*Task brief:* Check each line of the listing below for the string "guerre", then give only the number of lines where it occurs.

- - -

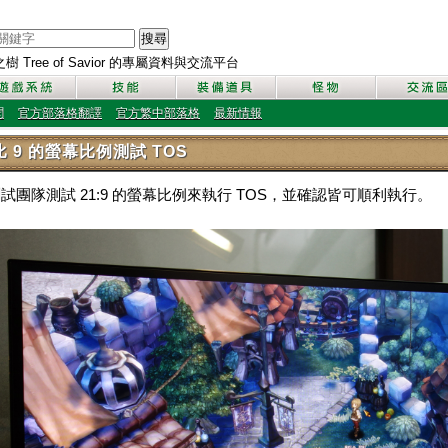
搜尋
 Tree of Savior 的專屬資料與交流平台
聞
官方部落格翻譯
官方繁中部落格
最新情報
 比 9 的螢幕比例測試 TOS
 測試團隊測試 21:9 的螢幕比例來執行 TOS，並確認皆可順利執行。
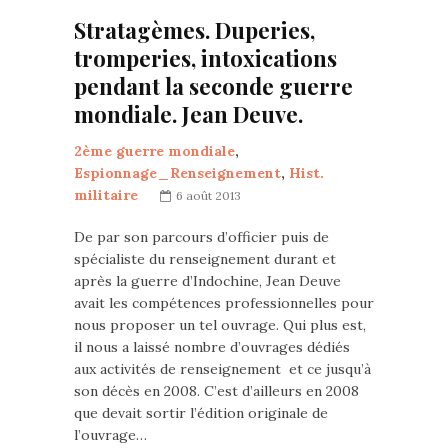
Stratagèmes. Duperies,
tromperies, intoxications
pendant la seconde guerre
mondiale. Jean Deuve.
2ème guerre mondiale
,
Espionnage_Renseignement
,
Hist.
militaire
6 août 2013
De par son parcours d’officier puis de
spécialiste du renseignement durant et
après la guerre d’Indochine, Jean Deuve
avait les compétences professionnelles pour
nous proposer un tel ouvrage. Qui plus est,
il nous a laissé nombre d’ouvrages dédiés
aux activités de renseignement et ce jusqu’à
son décès en 2008. C’est d’ailleurs en 2008
que devait sortir l’édition originale de
l’ouvrage…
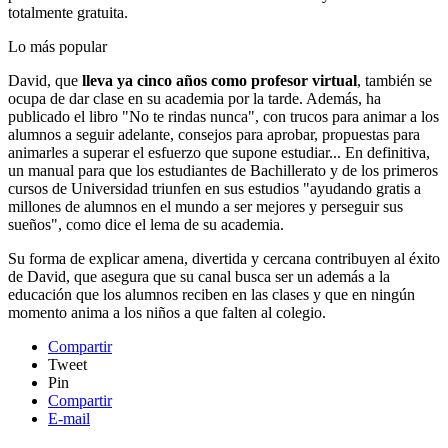
totalmente gratuita.
Lo más popular
David, que
lleva ya cinco años como profesor virtual
, también se
ocupa de dar clase en su academia por la tarde. Además, ha
publicado el libro "No te rindas nunca", con trucos para animar a los
alumnos a seguir adelante, consejos para aprobar, propuestas para
animarles a superar el esfuerzo que supone estudiar... En definitiva,
un manual para que los estudiantes de Bachillerato y de los primeros
cursos de Universidad triunfen en sus estudios "ayudando gratis a
millones de alumnos en el mundo a ser mejores y perseguir sus
sueños", como dice el lema de su academia.
Su forma de explicar amena, divertida y cercana contribuyen al éxito
de David, que asegura que su canal busca ser un además a la
educación que los alumnos reciben en las clases y que en ningún
momento anima a los niños a que falten al colegio.
Compartir
Tweet
Pin
Compartir
E-mail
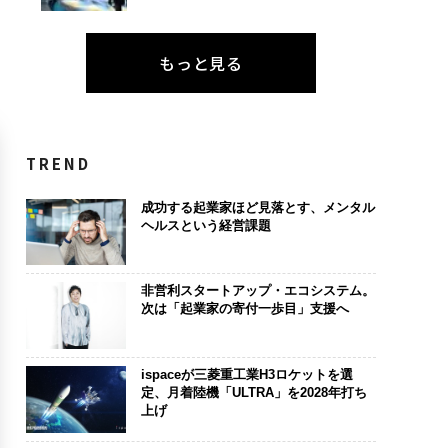
もっと見る
TREND
成功する起業家ほど見落とす、メンタル
ヘルスという経営課題
非営利スタートアップ・エコシステム。
次は「起業家の寄付一歩目」支援へ
ispaceが三菱重工業H3ロケットを選
定、月着陸機「ULTRA」を2028年打ち
上げ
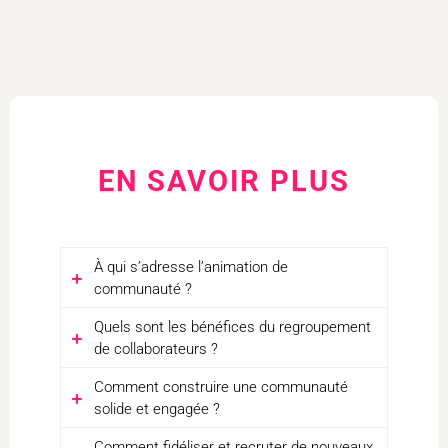
EN SAVOIR PLUS
À qui s’adresse l’animation de
communauté ?
Quels sont les bénéfices du regroupement
Ici, la notion de
communauté
fait
de collaborateurs ?
essentiellement référence au
regroupement de collaborateurs d’une
Comment construire une communauté
Selon les besoins de l’entreprise,
même entreprise
et partageant des
points
solide et engagée ?
l’animation de communauté permet de :
communs
. Il peut s’agir de vos
nouveaux
Comment fidéliser et recruter de nouveaux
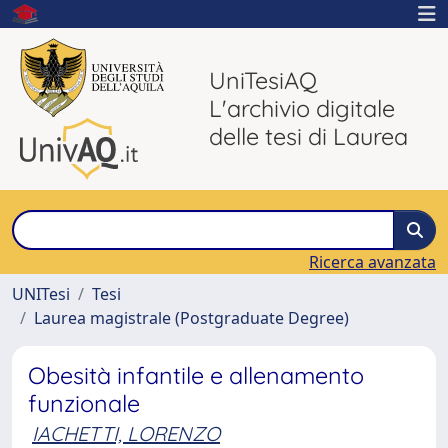
UniTesiAQ
L'archivio digitale
delle tesi di Laurea
Ricerca avanzata
UNITesi
Tesi
Laurea magistrale (Postgraduate Degree)
Obesità infantile e allenamento
funzionale
IACHETTI, LORENZO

- - -

*Solution for this task:* 3